## Page text
------------
# hit by car and 2009 rabobank crushed...question



## soulfly_nyc (Feb 16, 2007)

So, i was hit by a car today. Careless driver ran right over my front wheel and launched me over the bars. Pretty banged up and going to see another doctor tomorrow...

Is there a 2010 Rabobank TCR Advanced SL2? I don't see it in the 2010 catalog lineup.

That 2009 Rabobank was my favorite paint scheme of all time, anyone know how to get another one?


----------



## Weinbergfahrer (Jul 8, 2009)

I took a picture of one at the "Bike Brno" this weekend.

It's a bike of the Czech importer, Progress Cycle. If it's of any help, I can inquire whether they still have stock.

What size do you need?

Get well soon!  

Cheers,
Weinbergfahrer


----------



## cpark (Oct 13, 2004)

That's a nice looking bike.
And it's screaming for a set of white Hudz.....


----------



## Guest (Nov 9, 2009)

Sorry to hear about your bike, I don't blame you for wanting another one.


----------



## huckles (Oct 2, 2009)

That is freaking awful! I couldn't stand it if my Rabobank bike got smashed! I know exactly how you would feel. The new Rabobank apparently only gets updated around the Tour De France time. I agree, our bikes scheme is one of the coolest around. I have a picture of mine in the TCR picture thread! Hope everything works out well for you..


----------



## rollin nolan (Jun 22, 2007)
------------
## Record set
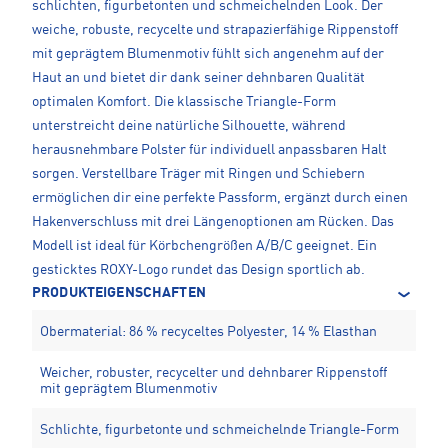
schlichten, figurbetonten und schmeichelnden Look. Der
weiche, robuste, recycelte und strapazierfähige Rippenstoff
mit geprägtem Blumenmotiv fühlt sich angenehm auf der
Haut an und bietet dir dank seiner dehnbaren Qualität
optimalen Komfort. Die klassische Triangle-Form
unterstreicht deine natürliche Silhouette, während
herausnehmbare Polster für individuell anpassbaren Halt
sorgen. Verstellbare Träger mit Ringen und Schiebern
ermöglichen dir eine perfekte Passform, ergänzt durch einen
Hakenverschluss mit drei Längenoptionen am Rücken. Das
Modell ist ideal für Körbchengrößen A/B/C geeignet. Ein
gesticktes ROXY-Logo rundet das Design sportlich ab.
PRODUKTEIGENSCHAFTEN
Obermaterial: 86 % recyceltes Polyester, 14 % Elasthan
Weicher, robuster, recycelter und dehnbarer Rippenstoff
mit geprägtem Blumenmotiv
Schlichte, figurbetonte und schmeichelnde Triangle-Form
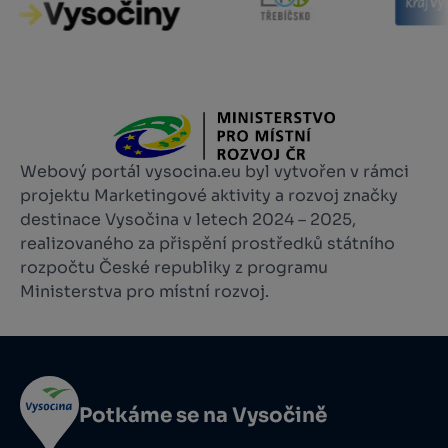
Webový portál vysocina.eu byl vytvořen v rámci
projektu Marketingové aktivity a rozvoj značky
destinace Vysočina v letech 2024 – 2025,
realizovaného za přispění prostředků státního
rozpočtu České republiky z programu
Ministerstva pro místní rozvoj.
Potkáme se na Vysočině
------------
## Work request 1
Answer these questions about the forum thread on the crushed Rabobank bike.
(a) Which part of the bike did the driver run over?
(b) At what event did Weinbergfahrer take a picture of the bike?
(c) According to huckles, around what time does the new Rabobank get updated?
## Work request 2
Resume the forum thread on the crushed Rabobank bike from the point where it ends.

## Exercise answer 1
(a) The front wheel.
(b) The "Bike Brno."
(c) Around the time of the Tour de France.

## Exercise answer 2
What size do you need? My LBS has an 09 Rabobank SL in stock in Fresno, Ca. It's either a 54 or 56. Going in on Wednesday. I can check it you want.


----------



## soulfly_nyc (Feb 16, 2007)

Thanks for the notes and info guys. I ride a medium. My LBS is working up the estimate for "replacement" and I've been dealing with them for years (they sponsor my race team) so I will probably go through them for the replacement, even if it means getting a standard color. 

I just thought that maybe there was some sort of secret order code that my LBS didn't know about, like how cannondale lets stores order custom painted bikes.

Thanks


----------



## Corsaire (Jun 2, 2006)

"Only a real crisis, real or perceived brings real change. And that change will depend on the ideas laying around" Milton Friedman

A great excuse indeed to get the bike of your dreams. Hope you're in good shape though.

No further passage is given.